Marmaduke Tunstall (1743 – 11 October 1790) was an English ornithologist and collector. He was the author of Ornithologica Britannica (1771), probably the first British work to use binomial nomenclature.

Tunstall was born at Burton Constable in Yorkshire. In 1760, he succeeded to the family estates of Scargill, Hutton, Long Villers and Wycliffe. Being a Catholic, he was educated at Douai in France. On completing his studies, he took up residence in Welbeck Street, London, where he formed an extensive museum, as well as a large collection of living birds and animals. He is known for formally describing the Peregrine falcon. After his marriage in 1776, the museum was moved to Wycliffe, and at the time, was one of the finest in England.

Tunstall became a fellow of the Society of Antiquaries of London at the age of twenty-one, and in 1771, was elected a fellow of the Royal Society.

→ What you will do:
a. Return, word for word, the lines of the records beginning with the line that contains "In a continuous" and running through the line that contains "coordinates (86, 214).", both included.
b. Continue the passage on Marmaduke Tunstall from the point where it stops.

→ Data for review:
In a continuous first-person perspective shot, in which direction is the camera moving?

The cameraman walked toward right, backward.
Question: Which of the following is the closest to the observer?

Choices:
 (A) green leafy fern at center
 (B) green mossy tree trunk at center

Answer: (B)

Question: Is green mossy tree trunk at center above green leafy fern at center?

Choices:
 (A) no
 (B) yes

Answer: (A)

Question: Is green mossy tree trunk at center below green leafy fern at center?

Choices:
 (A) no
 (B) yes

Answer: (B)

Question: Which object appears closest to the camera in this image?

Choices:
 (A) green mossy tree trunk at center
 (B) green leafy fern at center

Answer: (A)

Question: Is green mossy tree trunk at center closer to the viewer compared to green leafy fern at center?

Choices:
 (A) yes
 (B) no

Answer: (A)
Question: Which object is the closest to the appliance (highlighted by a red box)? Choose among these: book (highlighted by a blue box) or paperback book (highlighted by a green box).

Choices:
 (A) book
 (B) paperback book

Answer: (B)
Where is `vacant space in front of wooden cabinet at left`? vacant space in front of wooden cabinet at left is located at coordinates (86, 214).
...
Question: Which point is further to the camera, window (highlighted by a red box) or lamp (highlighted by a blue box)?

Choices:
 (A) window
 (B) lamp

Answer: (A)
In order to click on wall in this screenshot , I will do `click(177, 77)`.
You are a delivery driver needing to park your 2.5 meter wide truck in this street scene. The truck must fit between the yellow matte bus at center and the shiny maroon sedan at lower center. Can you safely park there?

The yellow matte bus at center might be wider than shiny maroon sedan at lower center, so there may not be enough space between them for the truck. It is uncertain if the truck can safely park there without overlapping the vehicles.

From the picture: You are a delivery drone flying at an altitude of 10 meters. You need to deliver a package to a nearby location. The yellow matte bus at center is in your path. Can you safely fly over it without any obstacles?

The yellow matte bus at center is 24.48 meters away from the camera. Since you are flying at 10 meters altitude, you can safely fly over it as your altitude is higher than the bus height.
--
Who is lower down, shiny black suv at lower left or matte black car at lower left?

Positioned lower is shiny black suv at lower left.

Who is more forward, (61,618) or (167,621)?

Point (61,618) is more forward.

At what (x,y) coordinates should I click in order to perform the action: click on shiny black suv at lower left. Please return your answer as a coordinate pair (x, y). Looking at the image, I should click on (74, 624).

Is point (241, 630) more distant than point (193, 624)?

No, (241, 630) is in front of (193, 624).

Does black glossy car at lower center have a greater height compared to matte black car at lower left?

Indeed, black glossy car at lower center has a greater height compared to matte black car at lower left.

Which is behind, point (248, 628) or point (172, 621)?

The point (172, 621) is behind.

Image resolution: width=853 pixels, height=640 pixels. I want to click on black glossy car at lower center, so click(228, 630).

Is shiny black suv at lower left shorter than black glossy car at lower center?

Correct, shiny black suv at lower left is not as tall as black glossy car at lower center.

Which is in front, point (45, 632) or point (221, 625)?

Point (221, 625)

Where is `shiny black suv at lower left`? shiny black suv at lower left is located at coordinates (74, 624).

→ Answers given:
a.
In a continuous first-person perspective shot, in which direction is the camera moving?

The cameraman walked toward right, backward.
Question: Which of the following is the closest to the observer?

Choices:
 (A) green leafy fern at center
 (B) green mossy tree trunk at center

Answer: (B)

Question: Is green mossy tree trunk at center above green leafy fern at center?

Choices:
 (A) no
 (B) yes

Answer: (A)

Question: Is green mossy tree trunk at center below green leafy fern at center?

Choices:
 (A) no
 (B) yes

Answer: (B)

Question: Which object appears closest to the camera in this image?

Choices:
 (A) green mossy tree trunk at center
 (B) green leafy fern at center

Answer: (A)

Question: Is green mossy tree trunk at center closer to the viewer compared to green leafy fern at center?

Choices:
 (A) yes
 (B) no

Answer: (A)
Question: Which object is the closest to the appliance (highlighted by a red box)? Choose among these: book (highlighted by a blue box) or paperback book (highlighted by a green box).

Choices:
 (A) book
 (B) paperback book

Answer: (B)
Where is `vacant space in front of wooden cabinet at left`? vacant space in front of wooden cabinet at left is located at coordinates (86, 214).

b.
Tunstall died at Wycliffe, and his estates passed to his half-brother, William Constable. Constable invited Thomas Bewick, whom Marmaduke had commissioned to engrave 'The Wild Bull of the Ancient Caledonian Breed, now in the park at Chilingham-Castle, Northumberland', to Wycliffe where he spent two months making drawings from the bird specimens. The museum, known as the Wycliffe Museum, was sold to George Allan of Blackwell Grange, Darlington who set up the contents in his home. The museum remained even after his death in 1800 at the Grange until 1822 when it was purchased by the Newcastle Literary and Philosophical Society, and becoming the "Newcastle Museum."

References 

 Mullens and Swann – A Bibliography of British Ornithology (1917)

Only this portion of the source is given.